Но в одиночку рискованно. Взрослые как смотрят: если ватага ребячья бежит, значит, играют или без дела болтаются, один мальчишка идет – значит, по делу. Сразу вопрос: куда? зачем? по какому делу? Подозрение может быть. Нужно либо самому подобрать трех-четырех ребят побойчее, но попокладистее, чтобы вместе и по деревне, и за деревню. Но на это надо время. И заметно будет потом, после завершения операции, когда начнется расследование, что он организовал группу. Так что лучше пристать к уже сложившейся. Микко стал присматриваться к деревенским мальчишеским компаниям, подбирая, какая станет лучшей для него «прикрышкой» – прикрытием.

Вилхо Лаутанен. Заядлый лыжник, много времени проводит на улице. Уходит и за деревню. Это плюс. Но любит бегать наперегонки и на длинные дистанции. На бегу же, запыхавшись, не много увидишь. И бегает он, где лыжня подлиннее, а не там, где Микко нужно.

Витька Регонен. Легко увлекается новыми идеями, но быстро остывает, потому малопредсказуемый. И не очень часто гуляет – отец хочет, чтобы Витька стал музыкантом, и тот часами пилит дома на баяне. А тут нужен человек более или менее управляемый. Есть еще один, Еса Каллио… но хотя ребята его и любят, однако инициатив его не признают. И болтлив он, будто не карел, а… а… Однако не подобрал, не вспомнил Микко нацию, все представители которой говорят слишком много.
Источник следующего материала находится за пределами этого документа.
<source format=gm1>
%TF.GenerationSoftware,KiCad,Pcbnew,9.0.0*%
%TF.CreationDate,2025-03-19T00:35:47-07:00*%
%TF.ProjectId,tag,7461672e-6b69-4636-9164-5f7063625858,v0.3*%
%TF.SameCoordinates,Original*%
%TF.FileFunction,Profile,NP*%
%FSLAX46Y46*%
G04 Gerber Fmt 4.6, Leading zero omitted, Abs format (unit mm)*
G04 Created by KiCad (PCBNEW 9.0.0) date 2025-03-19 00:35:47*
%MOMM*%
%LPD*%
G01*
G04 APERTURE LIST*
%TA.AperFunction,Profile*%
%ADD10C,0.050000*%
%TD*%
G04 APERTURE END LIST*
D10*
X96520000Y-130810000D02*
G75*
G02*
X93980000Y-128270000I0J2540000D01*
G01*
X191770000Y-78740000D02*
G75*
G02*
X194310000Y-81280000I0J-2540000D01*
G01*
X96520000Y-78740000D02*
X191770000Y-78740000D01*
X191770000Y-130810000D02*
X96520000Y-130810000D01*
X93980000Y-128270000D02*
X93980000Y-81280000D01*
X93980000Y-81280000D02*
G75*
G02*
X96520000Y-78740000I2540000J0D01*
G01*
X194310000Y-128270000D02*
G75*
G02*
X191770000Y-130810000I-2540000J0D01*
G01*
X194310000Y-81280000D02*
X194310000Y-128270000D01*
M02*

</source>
Впрочем, много говорящие люди любой нации его всегда утомляли.

Ему же нужен человек, который мог быть вожаком и в то же время к его, Микко, мнению прислушивался.

Остановился на Айно Хокконене, общительном и доброжелательном мальчишке, чем-то походившем на Шурку Никконена из Раухумаа.
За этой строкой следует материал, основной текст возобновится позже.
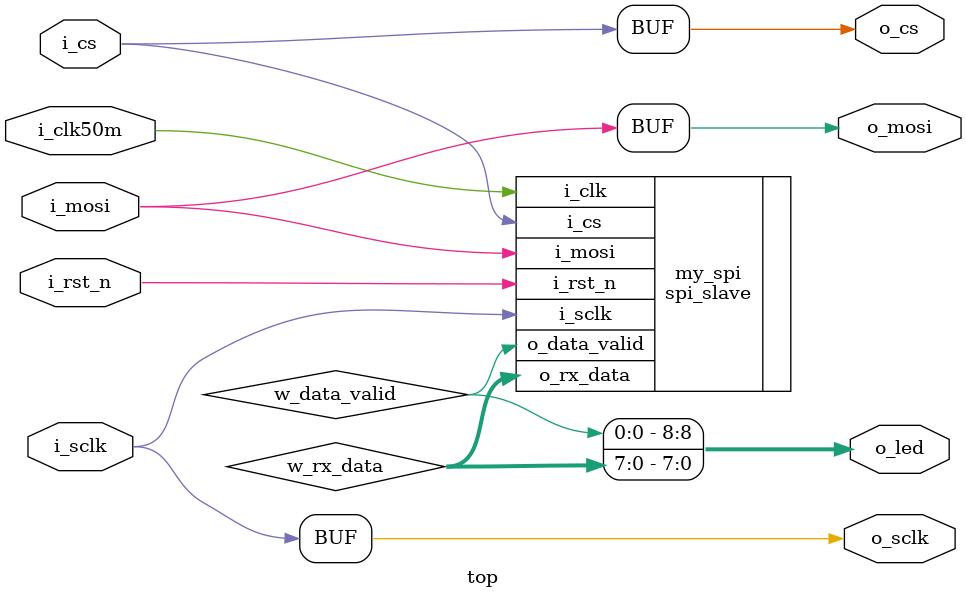
<source format=v>

module top (
    input wire i_clk50m,
    input wire i_rst_n,
    
    input wire i_sclk,
    input wire i_cs,
    input wire i_mosi,
    // output wire o_miso,

    output wire [8:0] o_led,
    output wire o_sclk,
    output wire o_cs,
    output wire o_mosi
); 

    wire w_data_valid;
    wire [7:0] w_rx_data;

    assign o_led[7:0] = w_rx_data[7:0]; // Display received data on LEDs
    assign o_led[8] = w_data_valid; // Indicate data valid status on the last LED

    assign o_sclk = i_sclk;
    assign o_cs = i_cs;
    assign o_mosi = i_mosi;

    spi_slave my_spi(
        .i_clk(i_clk50m),
        .i_rst_n(i_rst_n),

        .o_rx_data(w_rx_data),
        .o_data_valid(w_data_valid),

        .i_sclk(i_sclk),
        .i_cs(i_cs),
        .i_mosi(i_mosi)
    );

endmodule

</source>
Выждав, когда Айно выбежал из дому на лыжах, Микко присоединился к нему. Вскоре и другие ребята подошли. Покатались со склона, попрыгали с «трамплина» – маленького трамплина, устроенного ребятами в переулке от главной улицы к подножию. Интересно, но маловат трамплин. Как ни старайся, больше метра не пролетишь. Попробовали нарастить высоту стола отрыва, но нет настоящего разгона. Попробовали разбегаться с палками. Немного лучше, но все равно мало.

Выбрав момент, когда оказались вдвоем с Айно и рядом не было других ребят, Микко предложил:

– Хорошо бы от сарая разбег сделать. Или даже…
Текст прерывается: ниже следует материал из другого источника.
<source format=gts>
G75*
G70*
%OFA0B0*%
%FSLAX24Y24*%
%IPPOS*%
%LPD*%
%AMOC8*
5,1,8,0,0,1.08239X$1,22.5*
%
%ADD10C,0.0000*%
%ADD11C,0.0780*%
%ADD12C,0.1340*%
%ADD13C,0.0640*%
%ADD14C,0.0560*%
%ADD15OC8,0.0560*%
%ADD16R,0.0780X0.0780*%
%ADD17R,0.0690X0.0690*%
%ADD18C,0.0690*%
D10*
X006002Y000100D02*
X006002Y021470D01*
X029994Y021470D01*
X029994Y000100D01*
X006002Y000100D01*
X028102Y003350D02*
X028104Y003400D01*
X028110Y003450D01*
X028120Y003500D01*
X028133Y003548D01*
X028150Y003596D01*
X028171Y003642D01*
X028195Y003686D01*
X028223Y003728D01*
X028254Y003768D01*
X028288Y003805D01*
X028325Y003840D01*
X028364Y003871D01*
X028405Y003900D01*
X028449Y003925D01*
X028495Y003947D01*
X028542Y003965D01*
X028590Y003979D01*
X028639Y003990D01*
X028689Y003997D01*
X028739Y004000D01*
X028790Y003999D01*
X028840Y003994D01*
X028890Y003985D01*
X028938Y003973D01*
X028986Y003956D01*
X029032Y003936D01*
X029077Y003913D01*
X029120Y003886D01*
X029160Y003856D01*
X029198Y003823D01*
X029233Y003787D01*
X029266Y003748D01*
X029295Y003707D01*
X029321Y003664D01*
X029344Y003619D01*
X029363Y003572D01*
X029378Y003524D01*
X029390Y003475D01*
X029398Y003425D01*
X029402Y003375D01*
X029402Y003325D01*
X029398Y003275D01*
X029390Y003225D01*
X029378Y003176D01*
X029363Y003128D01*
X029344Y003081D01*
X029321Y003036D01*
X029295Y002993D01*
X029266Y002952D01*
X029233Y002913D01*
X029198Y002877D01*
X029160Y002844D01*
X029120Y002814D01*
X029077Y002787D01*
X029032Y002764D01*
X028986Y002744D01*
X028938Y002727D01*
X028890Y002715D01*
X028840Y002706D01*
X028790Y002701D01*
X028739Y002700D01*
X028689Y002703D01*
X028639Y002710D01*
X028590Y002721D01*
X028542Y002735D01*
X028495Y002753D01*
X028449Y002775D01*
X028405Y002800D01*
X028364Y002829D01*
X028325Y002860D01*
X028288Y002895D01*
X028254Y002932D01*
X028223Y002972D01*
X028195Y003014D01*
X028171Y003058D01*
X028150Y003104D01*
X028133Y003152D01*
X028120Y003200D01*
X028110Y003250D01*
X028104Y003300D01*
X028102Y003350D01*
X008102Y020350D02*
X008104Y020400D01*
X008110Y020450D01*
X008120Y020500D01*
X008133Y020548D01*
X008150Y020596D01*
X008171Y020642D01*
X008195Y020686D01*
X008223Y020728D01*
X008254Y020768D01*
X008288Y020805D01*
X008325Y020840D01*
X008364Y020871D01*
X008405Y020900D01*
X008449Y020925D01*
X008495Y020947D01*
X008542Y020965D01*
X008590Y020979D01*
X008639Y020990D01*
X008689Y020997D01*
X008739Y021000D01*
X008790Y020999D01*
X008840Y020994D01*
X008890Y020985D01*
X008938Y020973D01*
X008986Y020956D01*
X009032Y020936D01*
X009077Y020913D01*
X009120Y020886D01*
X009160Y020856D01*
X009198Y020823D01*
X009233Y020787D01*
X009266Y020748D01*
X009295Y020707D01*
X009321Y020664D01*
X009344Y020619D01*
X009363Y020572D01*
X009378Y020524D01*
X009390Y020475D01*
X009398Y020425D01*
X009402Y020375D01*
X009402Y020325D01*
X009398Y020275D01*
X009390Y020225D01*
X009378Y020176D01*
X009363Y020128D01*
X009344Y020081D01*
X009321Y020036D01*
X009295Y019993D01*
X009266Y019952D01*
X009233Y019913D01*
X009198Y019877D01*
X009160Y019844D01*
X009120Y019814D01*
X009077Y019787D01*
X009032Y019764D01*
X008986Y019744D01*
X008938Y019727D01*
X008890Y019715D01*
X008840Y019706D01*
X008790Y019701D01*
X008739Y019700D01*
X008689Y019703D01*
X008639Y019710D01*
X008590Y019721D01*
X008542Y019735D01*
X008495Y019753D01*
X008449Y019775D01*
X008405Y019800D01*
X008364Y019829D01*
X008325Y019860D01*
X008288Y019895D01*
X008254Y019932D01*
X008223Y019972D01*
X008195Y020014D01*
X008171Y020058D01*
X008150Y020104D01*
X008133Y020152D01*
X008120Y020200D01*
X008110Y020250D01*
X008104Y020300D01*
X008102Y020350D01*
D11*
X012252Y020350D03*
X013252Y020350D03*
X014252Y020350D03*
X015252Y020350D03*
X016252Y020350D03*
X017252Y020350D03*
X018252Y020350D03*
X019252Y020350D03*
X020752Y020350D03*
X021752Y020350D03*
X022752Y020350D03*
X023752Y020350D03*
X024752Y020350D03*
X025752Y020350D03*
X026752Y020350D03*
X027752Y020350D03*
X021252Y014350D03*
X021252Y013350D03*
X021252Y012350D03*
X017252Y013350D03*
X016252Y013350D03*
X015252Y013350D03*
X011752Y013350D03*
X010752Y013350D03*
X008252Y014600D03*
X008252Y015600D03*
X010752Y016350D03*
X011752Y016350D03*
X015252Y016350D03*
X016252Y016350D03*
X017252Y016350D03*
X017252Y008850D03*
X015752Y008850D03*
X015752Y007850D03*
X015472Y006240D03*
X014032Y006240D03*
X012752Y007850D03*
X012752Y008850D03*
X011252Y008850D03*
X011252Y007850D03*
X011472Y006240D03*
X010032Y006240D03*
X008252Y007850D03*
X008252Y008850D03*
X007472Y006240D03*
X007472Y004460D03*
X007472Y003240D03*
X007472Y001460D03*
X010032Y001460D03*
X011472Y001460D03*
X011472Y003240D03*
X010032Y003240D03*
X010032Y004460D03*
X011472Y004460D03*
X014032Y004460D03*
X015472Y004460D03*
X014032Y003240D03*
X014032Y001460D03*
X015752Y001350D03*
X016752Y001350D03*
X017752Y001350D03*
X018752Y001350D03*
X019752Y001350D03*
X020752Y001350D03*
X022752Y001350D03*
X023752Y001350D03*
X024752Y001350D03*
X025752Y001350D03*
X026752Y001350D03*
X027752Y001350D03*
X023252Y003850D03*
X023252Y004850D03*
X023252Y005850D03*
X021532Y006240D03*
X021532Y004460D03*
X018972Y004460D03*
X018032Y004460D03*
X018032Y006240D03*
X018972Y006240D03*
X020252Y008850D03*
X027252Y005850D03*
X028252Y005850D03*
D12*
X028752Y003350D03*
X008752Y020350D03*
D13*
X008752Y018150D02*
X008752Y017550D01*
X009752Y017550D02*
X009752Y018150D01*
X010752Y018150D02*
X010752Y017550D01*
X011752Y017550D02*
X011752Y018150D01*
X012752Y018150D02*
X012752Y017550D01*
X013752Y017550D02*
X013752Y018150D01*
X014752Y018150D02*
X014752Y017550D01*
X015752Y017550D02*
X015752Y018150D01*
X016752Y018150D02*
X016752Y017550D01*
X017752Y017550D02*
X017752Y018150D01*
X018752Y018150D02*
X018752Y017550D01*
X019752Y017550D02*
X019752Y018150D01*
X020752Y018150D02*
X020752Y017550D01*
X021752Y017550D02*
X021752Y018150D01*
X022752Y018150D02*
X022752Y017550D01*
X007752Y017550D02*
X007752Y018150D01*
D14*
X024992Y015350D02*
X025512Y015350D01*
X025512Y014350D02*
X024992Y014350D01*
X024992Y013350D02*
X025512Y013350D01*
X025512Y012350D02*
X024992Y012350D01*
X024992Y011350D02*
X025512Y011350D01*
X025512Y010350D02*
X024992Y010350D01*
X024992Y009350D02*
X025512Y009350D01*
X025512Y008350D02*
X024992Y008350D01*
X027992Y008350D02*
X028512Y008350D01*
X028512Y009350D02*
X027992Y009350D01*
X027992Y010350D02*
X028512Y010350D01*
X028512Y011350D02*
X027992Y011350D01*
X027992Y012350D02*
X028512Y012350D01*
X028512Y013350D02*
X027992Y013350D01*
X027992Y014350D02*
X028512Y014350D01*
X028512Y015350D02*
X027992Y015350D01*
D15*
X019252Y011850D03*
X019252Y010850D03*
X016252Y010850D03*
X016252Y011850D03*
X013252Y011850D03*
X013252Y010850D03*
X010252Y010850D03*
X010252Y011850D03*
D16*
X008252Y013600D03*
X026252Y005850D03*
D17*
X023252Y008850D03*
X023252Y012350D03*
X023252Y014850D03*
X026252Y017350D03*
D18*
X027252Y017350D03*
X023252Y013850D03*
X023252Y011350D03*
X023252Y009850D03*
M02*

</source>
– Во! А что, если с крыши сарая, – перехватил идею Айно и загорелся ею. – Если оттуда разгоняться да сам трамплин повыше сделать – через улицу перелетать будем. А вначале будем прыгать с сарая на сугроб! У, сила! Два трамплина по одной лыжне. Ребята! Что я придумал! Идите сюда!

Предложение всем понравилось, и сразу же принялись за дело. Кто утрамбовывал и накатывал лыжню на разгоне – на сарае и вниз от сарая до дороги. Кто из комьев снега, взятых с дорожного отвала, сооружал новый стол отрыва. Микко, Витька и Еса принялись «рубить приземление» – подниматься «лесенкой», врубаясь ребром лыжи в склон, чтобы взрыхлить для устойчивости лыж место приземления прыгунов.